## [List of tasks]
• A. According to the storage virtualization text, in which three places can storage virtualization be implemented?
• B. Reproduce the records unchanged, everything from the line containing "genus: Varronia" down to the line containing "family: Pinaceae", with both of those lines included.

## [Extracted text]

"""

Virtualization is an abstraction of physical storage. It masks the complexity of underlying networked storage by building a logical view of storage that is isolated from physical devices.
Virtualization software collects data from different types of devices-storage-area network, network-attached and server- or direct-attached-and gathers it into a common pool that can be managed, monitored and administered from a single console.
That sounds great in theory, but how close to reality is true storage virtualization? Today, the much-hyped technology only partially realizes its ambitious goal of unifying different storage devices.
Different vendors are approaching virtualization in different ways: Some implement virtualization on only their storage devices; others virtualize a variety of devices.
But none give users total virtualization-the ability to group all storage devices and hosts under a scalable and open virtualization engine.
"We've got to the point now where if there's a nail, you hammer it,"says Jamie Gruener, an analyst with The Yankee Group. "Everyone says they have virtualization, but what does it mean?"
Storage virtualization is implemented in three ways: on the host computer or server, on an appliance, or on the storage array. Within those classifications, vendors provide symmetrical or in-band virtualization, which is in the data path, and asymmetric virtualization or out-of-band virtualization, which is outside the data path.
In in-band implementations, a device sits in the path of data between the server and the storage devices and passes data and intelligence through to arrays attached to it. In out-of-band implementations, data passing between the server, switch or router to the storage devices is managed by the server or array.

"""

## [Supplied information]
"""

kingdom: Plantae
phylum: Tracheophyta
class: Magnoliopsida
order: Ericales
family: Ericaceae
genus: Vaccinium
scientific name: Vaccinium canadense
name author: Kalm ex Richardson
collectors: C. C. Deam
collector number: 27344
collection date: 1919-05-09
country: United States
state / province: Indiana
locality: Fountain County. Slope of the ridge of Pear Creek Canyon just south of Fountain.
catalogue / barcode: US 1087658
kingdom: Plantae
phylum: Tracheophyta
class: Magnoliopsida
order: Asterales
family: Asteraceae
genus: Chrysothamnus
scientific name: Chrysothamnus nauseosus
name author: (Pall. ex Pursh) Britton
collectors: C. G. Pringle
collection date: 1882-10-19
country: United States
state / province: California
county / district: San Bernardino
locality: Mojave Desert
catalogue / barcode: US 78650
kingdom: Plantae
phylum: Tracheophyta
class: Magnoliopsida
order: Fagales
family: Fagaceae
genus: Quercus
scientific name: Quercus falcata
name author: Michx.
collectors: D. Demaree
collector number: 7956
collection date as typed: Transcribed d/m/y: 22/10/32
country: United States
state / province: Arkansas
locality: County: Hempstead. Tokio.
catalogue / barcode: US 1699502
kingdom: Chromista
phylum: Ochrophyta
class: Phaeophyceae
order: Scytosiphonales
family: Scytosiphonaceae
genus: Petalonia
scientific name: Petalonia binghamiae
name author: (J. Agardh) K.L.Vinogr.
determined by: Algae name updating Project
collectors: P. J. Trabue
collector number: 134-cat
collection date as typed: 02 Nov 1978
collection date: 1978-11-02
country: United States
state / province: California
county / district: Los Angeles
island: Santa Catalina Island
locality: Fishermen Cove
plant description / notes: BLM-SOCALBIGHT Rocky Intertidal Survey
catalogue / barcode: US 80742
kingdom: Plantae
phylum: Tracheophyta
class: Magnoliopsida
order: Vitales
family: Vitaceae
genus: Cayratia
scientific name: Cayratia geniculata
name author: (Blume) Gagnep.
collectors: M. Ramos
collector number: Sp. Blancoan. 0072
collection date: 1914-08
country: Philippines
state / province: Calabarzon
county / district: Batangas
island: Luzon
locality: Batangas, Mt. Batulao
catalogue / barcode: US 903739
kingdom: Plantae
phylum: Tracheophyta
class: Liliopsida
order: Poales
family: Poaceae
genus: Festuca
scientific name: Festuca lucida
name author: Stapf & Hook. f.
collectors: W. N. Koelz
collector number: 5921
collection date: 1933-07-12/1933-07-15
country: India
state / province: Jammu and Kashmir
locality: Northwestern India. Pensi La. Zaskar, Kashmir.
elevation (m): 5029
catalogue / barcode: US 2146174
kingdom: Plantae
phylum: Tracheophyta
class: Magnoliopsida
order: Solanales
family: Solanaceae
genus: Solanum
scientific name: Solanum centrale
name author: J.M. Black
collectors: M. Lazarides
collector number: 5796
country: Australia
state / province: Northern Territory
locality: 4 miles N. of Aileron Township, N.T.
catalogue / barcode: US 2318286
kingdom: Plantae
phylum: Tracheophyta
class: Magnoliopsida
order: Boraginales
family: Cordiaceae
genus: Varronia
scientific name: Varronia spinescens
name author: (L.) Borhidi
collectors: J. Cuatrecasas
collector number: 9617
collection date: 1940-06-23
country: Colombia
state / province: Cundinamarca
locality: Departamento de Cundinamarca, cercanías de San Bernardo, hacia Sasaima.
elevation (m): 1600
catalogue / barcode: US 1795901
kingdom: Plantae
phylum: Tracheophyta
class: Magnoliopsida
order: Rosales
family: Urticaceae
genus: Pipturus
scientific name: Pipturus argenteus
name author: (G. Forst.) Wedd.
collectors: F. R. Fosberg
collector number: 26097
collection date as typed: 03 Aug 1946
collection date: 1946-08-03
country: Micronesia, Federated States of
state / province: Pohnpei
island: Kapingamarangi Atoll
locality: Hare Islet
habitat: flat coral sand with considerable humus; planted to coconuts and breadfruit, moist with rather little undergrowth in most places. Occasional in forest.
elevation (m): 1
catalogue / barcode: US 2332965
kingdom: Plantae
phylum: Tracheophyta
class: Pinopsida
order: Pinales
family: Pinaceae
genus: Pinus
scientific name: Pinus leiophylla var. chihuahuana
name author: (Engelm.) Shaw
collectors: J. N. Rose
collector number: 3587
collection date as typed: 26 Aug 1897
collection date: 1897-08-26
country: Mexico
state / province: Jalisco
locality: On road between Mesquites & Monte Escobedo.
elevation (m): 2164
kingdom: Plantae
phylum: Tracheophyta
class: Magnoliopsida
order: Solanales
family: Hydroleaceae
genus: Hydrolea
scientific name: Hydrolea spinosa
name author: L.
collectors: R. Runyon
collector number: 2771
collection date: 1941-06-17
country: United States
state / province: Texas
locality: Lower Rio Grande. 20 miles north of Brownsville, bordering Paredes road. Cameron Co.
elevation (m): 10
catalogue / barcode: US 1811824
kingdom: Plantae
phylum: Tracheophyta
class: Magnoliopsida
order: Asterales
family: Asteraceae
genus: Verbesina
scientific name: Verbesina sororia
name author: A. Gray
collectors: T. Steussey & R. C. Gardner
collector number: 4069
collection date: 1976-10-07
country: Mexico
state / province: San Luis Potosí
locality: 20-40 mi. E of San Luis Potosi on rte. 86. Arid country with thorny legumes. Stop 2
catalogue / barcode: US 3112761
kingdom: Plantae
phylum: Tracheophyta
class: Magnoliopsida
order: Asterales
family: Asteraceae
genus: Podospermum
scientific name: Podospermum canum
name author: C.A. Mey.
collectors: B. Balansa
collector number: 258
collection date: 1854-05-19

"""

## [List of solutions]
• A. On the host computer or server, on an appliance, or on the storage array.

• B.
genus: Varronia
scientific name: Varronia spinescens
name author: (L.) Borhidi
collectors: J. Cuatrecasas
collector number: 9617
collection date: 1940-06-23
country: Colombia
state / province: Cundinamarca
locality: Departamento de Cundinamarca, cercanías de San Bernardo, hacia Sasaima.
elevation (m): 1600
catalogue / barcode: US 1795901
kingdom: Plantae
phylum: Tracheophyta
class: Magnoliopsida
order: Rosales
family: Urticaceae
genus: Pipturus
scientific name: Pipturus argenteus
name author: (G. Forst.) Wedd.
collectors: F. R. Fosberg
collector number: 26097
collection date as typed: 03 Aug 1946
collection date: 1946-08-03
country: Micronesia, Federated States of
state / province: Pohnpei
island: Kapingamarangi Atoll
locality: Hare Islet
habitat: flat coral sand with considerable humus; planted to coconuts and breadfruit, moist with rather little undergrowth in most places. Occasional in forest.
elevation (m): 1
catalogue / barcode: US 2332965
kingdom: Plantae
phylum: Tracheophyta
class: Pinopsida
order: Pinales
family: Pinaceae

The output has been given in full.